| Objective |
Count the lines in the data below that contain the string "colon", and give only the number.

========================================

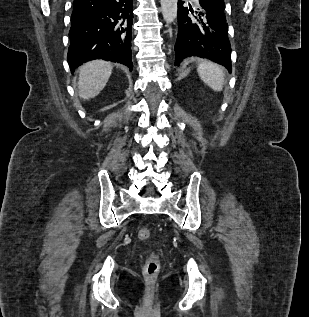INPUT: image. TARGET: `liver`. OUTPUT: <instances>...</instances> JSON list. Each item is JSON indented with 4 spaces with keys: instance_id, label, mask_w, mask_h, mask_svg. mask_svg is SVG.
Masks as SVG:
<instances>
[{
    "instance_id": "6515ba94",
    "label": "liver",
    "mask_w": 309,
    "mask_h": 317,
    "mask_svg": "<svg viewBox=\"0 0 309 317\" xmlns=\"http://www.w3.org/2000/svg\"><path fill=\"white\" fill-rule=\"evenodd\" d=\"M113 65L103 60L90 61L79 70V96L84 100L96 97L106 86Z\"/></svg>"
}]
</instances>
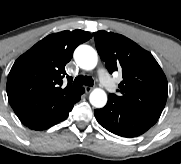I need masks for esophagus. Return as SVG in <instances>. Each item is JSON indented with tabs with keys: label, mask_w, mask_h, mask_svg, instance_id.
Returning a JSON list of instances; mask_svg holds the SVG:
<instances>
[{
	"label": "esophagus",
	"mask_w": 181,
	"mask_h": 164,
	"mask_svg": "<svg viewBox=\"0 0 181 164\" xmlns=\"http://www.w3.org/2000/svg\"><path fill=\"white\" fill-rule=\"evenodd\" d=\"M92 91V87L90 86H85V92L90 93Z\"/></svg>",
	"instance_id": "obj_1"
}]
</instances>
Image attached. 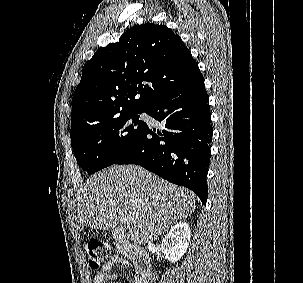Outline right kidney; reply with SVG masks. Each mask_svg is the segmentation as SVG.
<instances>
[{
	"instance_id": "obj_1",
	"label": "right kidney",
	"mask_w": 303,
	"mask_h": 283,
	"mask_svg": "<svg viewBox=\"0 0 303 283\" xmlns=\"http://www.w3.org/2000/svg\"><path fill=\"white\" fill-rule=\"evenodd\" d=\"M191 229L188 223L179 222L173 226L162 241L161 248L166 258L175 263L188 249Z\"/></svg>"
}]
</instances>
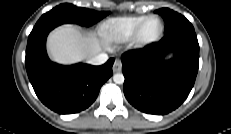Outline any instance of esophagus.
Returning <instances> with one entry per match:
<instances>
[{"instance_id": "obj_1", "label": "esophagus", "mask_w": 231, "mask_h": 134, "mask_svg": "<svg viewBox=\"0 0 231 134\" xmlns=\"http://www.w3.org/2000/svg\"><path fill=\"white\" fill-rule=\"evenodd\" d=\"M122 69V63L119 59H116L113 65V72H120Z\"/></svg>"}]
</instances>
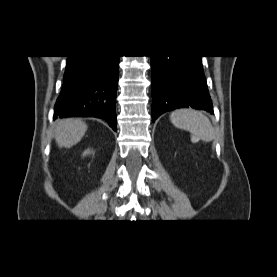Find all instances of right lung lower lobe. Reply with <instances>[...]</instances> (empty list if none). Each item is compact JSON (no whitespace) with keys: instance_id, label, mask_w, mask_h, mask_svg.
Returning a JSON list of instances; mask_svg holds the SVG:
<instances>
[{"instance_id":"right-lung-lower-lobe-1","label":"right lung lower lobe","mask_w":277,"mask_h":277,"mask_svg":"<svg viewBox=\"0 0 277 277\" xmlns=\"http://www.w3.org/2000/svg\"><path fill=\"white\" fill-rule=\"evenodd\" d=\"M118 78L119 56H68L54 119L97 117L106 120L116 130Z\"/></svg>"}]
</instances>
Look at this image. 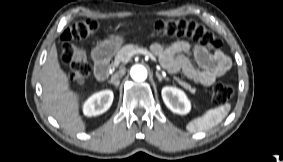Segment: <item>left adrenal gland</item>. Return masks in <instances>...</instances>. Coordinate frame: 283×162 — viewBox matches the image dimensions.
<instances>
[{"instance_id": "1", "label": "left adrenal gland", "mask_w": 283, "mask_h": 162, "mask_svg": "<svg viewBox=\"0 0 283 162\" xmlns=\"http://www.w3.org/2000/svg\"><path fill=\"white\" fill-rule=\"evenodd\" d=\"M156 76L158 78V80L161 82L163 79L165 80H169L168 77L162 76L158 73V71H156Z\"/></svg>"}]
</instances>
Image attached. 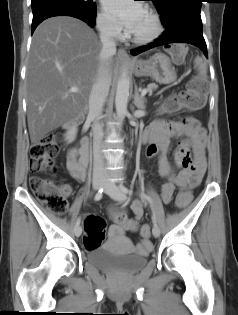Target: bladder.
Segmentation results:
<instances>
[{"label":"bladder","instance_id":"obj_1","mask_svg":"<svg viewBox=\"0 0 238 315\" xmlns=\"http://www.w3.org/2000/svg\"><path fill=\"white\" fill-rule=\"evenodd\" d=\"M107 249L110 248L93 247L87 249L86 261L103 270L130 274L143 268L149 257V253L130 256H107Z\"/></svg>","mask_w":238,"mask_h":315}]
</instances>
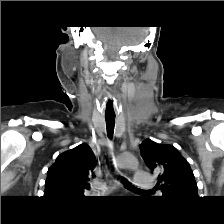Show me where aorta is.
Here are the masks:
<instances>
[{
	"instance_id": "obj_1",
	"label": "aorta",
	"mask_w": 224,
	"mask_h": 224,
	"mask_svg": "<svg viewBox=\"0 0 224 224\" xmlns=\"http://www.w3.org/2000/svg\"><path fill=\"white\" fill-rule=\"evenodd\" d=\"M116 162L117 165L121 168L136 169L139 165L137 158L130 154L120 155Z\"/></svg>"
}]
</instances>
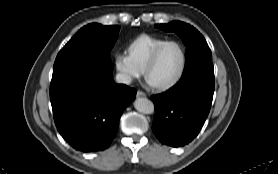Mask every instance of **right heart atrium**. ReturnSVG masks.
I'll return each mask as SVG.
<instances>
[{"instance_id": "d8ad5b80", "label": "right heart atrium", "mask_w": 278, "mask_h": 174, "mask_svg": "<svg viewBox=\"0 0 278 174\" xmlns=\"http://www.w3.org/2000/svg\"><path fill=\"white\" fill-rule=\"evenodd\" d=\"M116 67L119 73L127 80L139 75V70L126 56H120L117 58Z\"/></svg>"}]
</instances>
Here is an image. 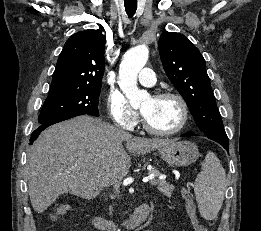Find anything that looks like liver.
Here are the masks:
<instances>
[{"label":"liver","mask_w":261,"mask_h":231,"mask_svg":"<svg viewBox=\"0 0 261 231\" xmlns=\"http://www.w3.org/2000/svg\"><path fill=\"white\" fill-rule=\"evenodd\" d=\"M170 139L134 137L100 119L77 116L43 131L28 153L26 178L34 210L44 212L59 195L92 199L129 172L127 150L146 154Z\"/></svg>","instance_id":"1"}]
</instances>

========================================

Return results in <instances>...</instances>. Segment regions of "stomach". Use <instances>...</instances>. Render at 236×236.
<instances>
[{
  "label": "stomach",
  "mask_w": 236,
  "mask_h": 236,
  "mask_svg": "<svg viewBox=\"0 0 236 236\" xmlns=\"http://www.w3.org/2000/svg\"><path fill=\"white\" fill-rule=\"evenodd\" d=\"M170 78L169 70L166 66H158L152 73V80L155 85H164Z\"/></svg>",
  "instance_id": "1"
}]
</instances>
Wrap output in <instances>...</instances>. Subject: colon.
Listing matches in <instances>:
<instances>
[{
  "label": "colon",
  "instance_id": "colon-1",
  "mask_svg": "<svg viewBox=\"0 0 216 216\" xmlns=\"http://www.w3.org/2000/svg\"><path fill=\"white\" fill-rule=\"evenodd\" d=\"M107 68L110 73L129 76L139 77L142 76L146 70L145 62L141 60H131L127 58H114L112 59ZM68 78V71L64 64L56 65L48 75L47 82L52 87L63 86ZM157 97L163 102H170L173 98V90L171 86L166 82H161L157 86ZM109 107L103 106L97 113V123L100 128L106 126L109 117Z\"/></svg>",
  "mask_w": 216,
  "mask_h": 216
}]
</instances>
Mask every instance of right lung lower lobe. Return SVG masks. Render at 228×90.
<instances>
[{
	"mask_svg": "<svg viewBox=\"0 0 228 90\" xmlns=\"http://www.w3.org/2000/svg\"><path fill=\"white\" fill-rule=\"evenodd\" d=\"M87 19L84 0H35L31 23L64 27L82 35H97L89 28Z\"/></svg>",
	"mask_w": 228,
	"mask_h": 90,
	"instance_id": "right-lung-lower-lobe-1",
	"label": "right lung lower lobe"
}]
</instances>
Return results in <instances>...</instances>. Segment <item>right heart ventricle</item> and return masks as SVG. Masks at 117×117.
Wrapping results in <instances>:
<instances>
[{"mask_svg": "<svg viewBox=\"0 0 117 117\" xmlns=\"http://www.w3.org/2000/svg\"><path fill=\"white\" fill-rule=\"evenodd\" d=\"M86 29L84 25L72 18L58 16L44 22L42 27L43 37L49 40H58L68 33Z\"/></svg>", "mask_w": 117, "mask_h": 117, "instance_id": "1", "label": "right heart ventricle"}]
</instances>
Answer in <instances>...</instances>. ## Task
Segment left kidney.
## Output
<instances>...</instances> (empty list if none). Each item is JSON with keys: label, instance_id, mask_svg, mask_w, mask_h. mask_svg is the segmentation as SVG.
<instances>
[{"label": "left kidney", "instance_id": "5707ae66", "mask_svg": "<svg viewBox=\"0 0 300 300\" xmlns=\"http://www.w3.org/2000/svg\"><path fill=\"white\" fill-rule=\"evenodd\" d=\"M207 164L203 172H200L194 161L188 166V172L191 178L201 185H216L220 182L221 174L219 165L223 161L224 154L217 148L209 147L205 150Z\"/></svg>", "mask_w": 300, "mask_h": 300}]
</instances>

========================================

| Task solution |
3